* Problem description
Output every entry below word for word, minus the images.

◆ ◆ ◆ ◆ ◆ ◆ ◆

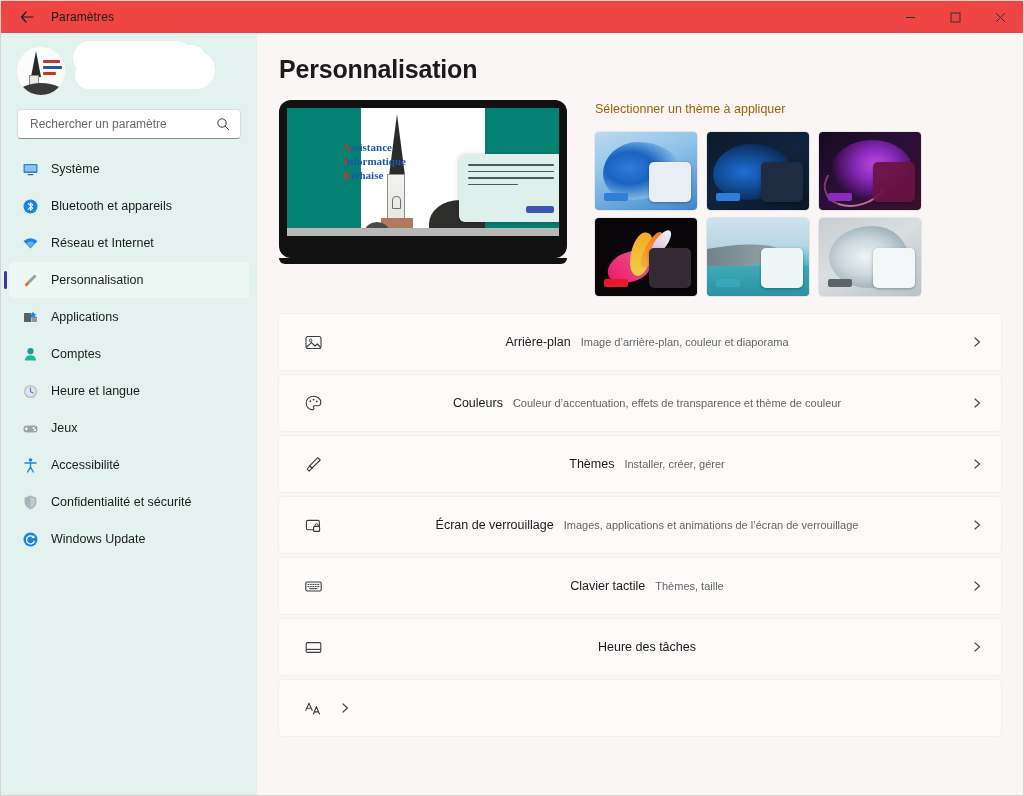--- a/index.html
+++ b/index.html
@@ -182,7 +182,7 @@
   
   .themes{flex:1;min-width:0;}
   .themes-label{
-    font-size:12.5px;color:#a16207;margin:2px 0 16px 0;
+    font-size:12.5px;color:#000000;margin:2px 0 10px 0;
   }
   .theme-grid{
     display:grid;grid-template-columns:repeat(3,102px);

◆ ◆ ◆ ◆ ◆ ◆ ◆

* Written answer
--- a/index.html
+++ b/index.html
@@ -182,7 +182,7 @@
   
   .themes{flex:1;min-width:0;}
   .themes-label{
-    font-size:12.5px;color:#a16207;margin:2px 0 16px 0;
+    font-size:12.5px;color:#000000;margin:2px 0 10px 0;
   }
   .theme-grid{
     display:grid;grid-template-columns:repeat(3,102px);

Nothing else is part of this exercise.